"Misja ambasadora" rozpoczyna trylogię zdrajcy, cykl będący kontynuacją trylogii czarnego maga. Mamy tu trzy równoległe i przeplatające się wątki dotyczące: misji Ambasadora Dannyla i jego pomocnika Lorkina, spraw Gildii Magów i Złodzieja Cery'ego.
Po ulicach Imardinu grasuje tajemniczy zabójca Złodziei - dziki mag, zabija prawie całą rodzinę Cery'ego. Gildia ma swoje problemy, młodzi magowie i nowicjusze uzależniają się od nilu, niebezpiecznego narkotyku. Mistrz Dannyl, chcąc poznać nieznane karty historii magii, zostaje Ambasadorem w Sachace, krainie Czarnych Magów, magów władających monstrualną mocą. Jego pomocnikiem zostaje mistrz Lorkin, syn Sonei.
Autorka nie ma daru do kreowania ciekawych postaci.
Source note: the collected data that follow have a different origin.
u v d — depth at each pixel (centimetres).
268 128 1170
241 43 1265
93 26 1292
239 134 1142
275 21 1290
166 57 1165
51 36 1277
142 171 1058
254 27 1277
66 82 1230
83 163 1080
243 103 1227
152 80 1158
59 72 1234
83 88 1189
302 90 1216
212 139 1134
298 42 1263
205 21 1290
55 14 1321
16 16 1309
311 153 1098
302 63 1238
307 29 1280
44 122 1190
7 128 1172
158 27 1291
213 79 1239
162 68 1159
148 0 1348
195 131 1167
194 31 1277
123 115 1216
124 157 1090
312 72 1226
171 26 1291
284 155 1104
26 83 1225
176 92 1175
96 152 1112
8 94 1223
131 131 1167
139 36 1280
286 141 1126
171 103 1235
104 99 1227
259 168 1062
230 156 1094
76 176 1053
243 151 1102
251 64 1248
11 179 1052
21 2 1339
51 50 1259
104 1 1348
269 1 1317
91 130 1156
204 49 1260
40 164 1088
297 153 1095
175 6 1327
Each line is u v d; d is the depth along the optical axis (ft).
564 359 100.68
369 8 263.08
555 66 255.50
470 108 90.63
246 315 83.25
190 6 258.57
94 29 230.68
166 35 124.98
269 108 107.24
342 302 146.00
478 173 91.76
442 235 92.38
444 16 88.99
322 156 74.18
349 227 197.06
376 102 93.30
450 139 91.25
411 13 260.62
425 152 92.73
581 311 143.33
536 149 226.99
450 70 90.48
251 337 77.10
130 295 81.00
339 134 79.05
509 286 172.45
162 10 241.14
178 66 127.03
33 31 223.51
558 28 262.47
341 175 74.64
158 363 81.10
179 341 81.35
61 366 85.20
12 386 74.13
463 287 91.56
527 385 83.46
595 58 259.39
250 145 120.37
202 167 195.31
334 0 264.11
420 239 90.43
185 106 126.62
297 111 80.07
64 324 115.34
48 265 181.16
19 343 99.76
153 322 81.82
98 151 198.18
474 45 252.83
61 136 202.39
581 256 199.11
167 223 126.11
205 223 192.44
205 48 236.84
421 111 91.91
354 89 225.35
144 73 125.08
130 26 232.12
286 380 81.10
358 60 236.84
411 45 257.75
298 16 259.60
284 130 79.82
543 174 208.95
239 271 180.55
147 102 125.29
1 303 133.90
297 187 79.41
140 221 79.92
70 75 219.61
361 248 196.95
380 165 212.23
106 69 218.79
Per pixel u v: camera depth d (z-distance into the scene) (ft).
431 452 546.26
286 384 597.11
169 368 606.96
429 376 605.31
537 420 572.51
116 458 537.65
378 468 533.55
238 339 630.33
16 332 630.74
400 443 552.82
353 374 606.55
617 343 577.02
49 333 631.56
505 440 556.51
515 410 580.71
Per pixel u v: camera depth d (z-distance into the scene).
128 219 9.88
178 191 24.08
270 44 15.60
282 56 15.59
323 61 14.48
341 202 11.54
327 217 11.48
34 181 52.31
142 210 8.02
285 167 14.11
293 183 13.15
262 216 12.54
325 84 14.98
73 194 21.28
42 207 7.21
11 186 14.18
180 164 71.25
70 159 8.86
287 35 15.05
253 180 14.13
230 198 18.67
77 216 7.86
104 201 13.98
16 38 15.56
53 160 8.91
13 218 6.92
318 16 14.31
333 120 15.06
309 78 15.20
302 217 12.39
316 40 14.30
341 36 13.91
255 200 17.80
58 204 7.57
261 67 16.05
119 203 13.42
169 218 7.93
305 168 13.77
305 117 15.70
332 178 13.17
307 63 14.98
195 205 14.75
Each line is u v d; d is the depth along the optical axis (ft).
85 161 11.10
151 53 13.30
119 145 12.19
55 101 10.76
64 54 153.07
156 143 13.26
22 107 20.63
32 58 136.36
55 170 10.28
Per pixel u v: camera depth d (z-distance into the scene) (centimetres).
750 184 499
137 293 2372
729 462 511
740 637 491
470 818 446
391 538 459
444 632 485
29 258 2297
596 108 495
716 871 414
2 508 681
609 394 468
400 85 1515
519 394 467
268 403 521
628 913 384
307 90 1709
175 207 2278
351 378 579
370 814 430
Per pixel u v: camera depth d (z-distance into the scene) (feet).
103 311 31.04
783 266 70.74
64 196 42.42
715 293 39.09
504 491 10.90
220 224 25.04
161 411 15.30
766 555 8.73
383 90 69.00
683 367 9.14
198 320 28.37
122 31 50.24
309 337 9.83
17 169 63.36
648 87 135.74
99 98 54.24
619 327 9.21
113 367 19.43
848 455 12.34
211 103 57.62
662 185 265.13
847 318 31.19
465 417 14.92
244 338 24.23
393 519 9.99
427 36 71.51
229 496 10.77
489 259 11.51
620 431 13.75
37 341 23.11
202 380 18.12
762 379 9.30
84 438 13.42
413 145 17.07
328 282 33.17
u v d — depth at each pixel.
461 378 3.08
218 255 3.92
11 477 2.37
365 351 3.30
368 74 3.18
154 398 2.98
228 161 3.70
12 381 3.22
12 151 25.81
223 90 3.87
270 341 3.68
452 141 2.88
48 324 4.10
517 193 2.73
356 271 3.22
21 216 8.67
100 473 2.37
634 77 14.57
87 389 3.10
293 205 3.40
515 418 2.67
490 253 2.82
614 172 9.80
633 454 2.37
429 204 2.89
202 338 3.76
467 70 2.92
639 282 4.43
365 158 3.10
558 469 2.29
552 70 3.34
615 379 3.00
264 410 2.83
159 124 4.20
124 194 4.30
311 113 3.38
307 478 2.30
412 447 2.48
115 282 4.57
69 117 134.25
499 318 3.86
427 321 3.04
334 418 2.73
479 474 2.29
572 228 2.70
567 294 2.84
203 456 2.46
Są nijakie, przeciętne, rzadko różnią się między sobą.
Dialogi także są słabe, każda z postaci mówi w bardzo podobny sposób, czasem pisarka wkłada w ich usta czerstwy humor.
Trudi Canavan posługuje się prostym językiem, powieści brak klimatu, cienia poetyckości.
Akcja toczy się dosyć wolno, a napięcie jest nikłe.
Wykreowana przez autorkę przestrzeń opisana jest bardzo ogólnie, mamy bardzo mało nazw miast, krain, czy kierunku w którym zmierzają bohaterowie.
Atutem jest nazewnictwo, łatwo ujrzeć w nim pewien styl, który może się podobać.
Powieść nie należy do literatury wybitnej, właściwie brak tu przemyśleń, odkrywczych myśli.
Raczej nie polecam tej prawie sześciuset-stronicowej powieści stawiam 6/10.